-------- Provided material
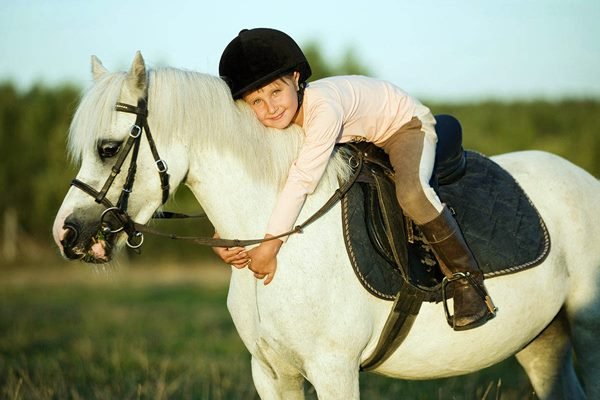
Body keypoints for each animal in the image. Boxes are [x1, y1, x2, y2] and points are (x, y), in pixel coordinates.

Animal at [52, 52, 600, 396]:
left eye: (108, 148)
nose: (68, 235)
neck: (284, 238)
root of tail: (583, 179)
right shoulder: (271, 373)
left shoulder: (335, 370)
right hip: (540, 340)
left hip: (587, 329)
----------------
Your task - Beginning at the line that holds "root of tail: (583, 179)", reproduce each line of the records above down to and including the last one.

Task output -
root of tail: (583, 179)
right shoulder: (271, 373)
left shoulder: (335, 370)
right hip: (540, 340)
left hip: (587, 329)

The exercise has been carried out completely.